Given text:

▼▼▼

I can do split, the then there has to be logic placed in numerous places. 
prepare FIXES the ciphertext string, thus there are no additional changes 
needed, such as salt parsing, bin parsing, etc.

In a simple format, I really do no care how people do it.  In a format which 
has arbitrary salts, arbitrary other stuff, multiple binary formats, etc, 
etc, etc, about the only way to get anything done, other than continuing to 
write tons of fundamental initialzation code, is to get the 'original' 
ciphertext into a single specified order format.  That is what prepare can 
do, but split can not.    Prepare gets a crack at the text, even prior to 
valid.  It is a fix it one time, and be done with it function.  I know you 
have been pushing for split, and yes it 'can' handle some polymorphism 
within a format, when you get to a truely polymorphic format, its 
limitations are very glaring.  In md5_gen, there is quite a lot of state 
data which is NOT available in split.  That data is part of the runtime of 
the format.  It has to be accessed.

▲▲▲

Source data:
▼▼▼

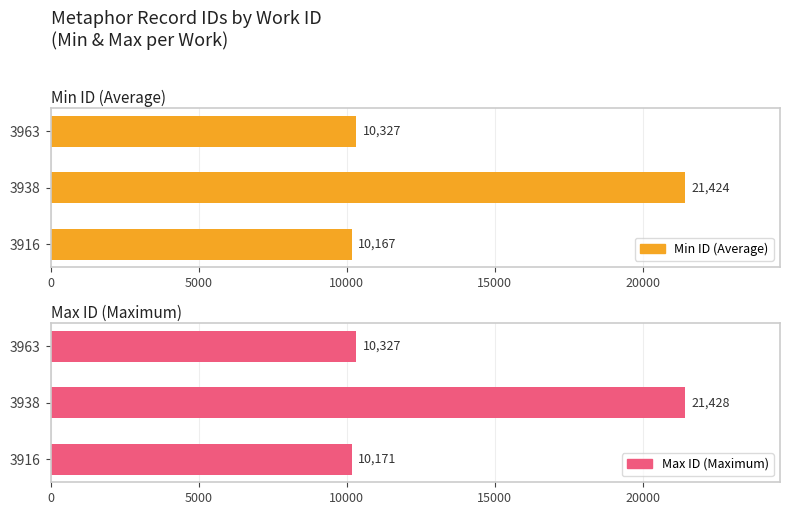

Between 3916 and 3963, which is larger?

3963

▲▲▲

What to do:
**1)** For the passage on prepare and split, decide whether each statement agrees with it. Answer yes or no and quote the words that settle it.
(a) Prepare handles the text before valid does.
(b) In md5_gen, all the state data is available in split.
(c) The writer does not care how people handle a simple format.
**2)** In the passage on prepare and split, what kind of function does the writer call prepare?
**3)** Resume the passage on prepare and split after its last sentence.
The material above is separate from the passage on prepare and split.

Activity answers:
**1)**
(a) Yes: "Prepare gets a crack at the text, even prior to valid."
(b) No: "there is quite a lot of state data which is NOT available in split."
(c) Yes: "In a simple format, I really do no care how people do it."

**2)** A fix it one time, and be done with it function.

**3)**
Jim.

----- Original Message ----- 
From: "Solar Designer" <solar@...nwall.com>
To: <john-dev@...ts.openwall.com>
Sent: Sunday, July 24, 2011 4:44 PM
Subject: Re: [john-dev] md5_gen(17)


> On Sun, Jul 24, 2011 at 04:36:28PM -0500, JFoug wrote:
>> I can 'fix' this up in prepare() in md5_gen.  Not a big deal.
>
> As I had suggested before, shouldn't we stick to using split() for
> fixups like this, not prepare()?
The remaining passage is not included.